Domènech frunció el ceño fingiendo irritación. El Rey era el que, al fin y al cabo, le iba a dar el puesto de inquisidor. Pero se lo pensaría mucho si, de lleno, tenía en contra a un importante sector de nobles catalanes. No le convenía ignorar las pretensiones de Gerard. Así que dejó que su voz sonara lastimera:

—Aun con eso, no puedo dejar la investigación: es un encargo directo del obispo. Oficialmente estoy a sus órdenes.

Gerard sonrió complacido. Ya lo tenía. Ahora sólo necesitaba motivar su ingenio dando expectativas a su ambición:

—Seguro que encontrará la forma, fray Domènech. No le quepa duda de que su diligencia y discreción serán recompensadas.

El conde dio media vuelta y salió del claro en dirección a la riera. Domènech miró hacia el mar, dejó que la brisa otoñal acariciara su rostro y sonrió. El que había mordido el cebo como un pez bobalicón era el conde. Desde luego, no debía de saber nada acerca de los testigos que podía conseguir contra el gobernador. Pero si quería ascender, tenía que hallar la manera de no juzgarlo y, a su vez, satisfacer al obispo y al lugarteniente. Cualquiera de los dos bandos podía cortarle las alas, pero estaba convencido de que Dios iluminaría su camino para satisfacer a ambos.

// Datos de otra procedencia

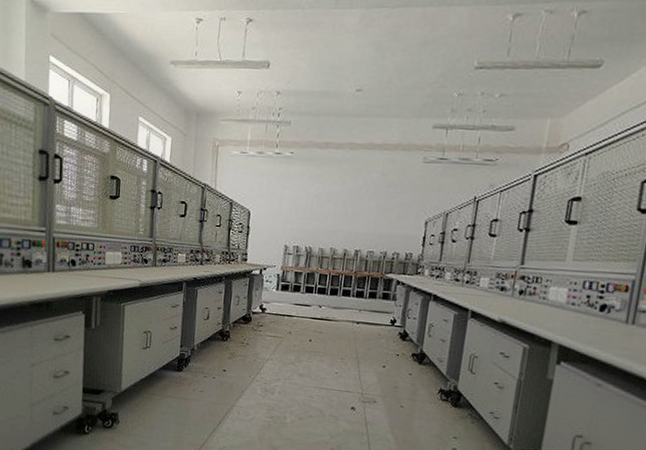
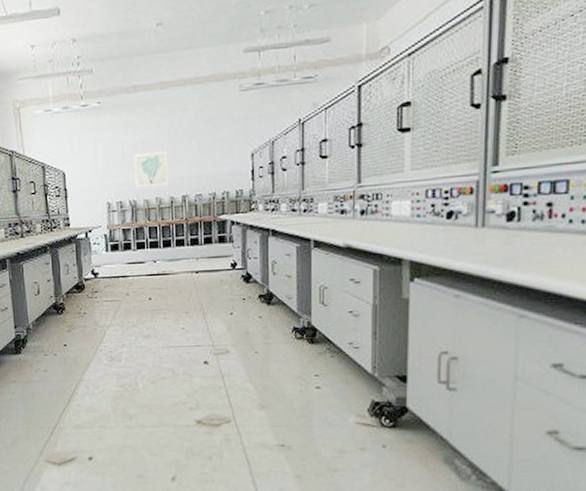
wall art: none [313,204,348,239] -> present [134,151,169,188]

Ya era noche cerrada cuando el diligente procurador fiscal bajó a los sótanos del Palacio Real Mayor. Se dirigió a la sala de tortura. Sólo allí y a esas horas se veía con total discreción con el verdugo.

—Lluís —dijo con voz segura al entrar.

Todo estaba a oscuras. La sala hedía a sangre. Oyó un chasquido y se encendió un candil. A la escasa luz de la pequeña llama sólo se distinguía la sombra de la enorme nariz chala en el rostro del verdugo. Domènech se acercó a él.

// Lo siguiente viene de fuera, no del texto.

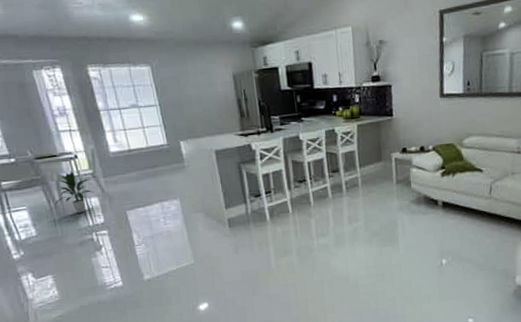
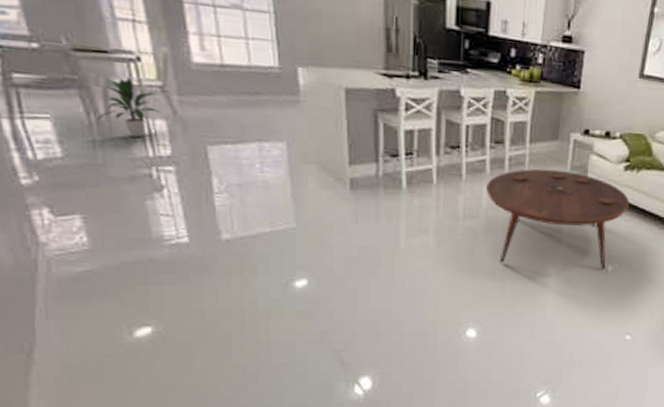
coffee table: none [331,185,452,270] -> present [486,168,630,270]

—Quiero que vigiles al secretario del obispo.

—¿Y lo otro que me encomendó? Ya tengo un plan para convencer a uno de los testigos. Parece ser que se unía a las pequeñas fiestas de buen grado. Fácil de chantajear, y barato.

Domènech sonrió por un instante.

—Déjalo —ordenó en tono severo.

—Pero...

—Cobrarás por el plan como si lo hubieras llevado a cabo. A partir de ahora, de ese caso me encargo yo. Tú haz lo que te ordeno: sigue al secretario del obispo. Si sale, quiero saber adónde va y con quién está. Si envía cartas, las quiero leer yo antes que el destinatario.

—Seré su sombra, señor —aseguró Lluís.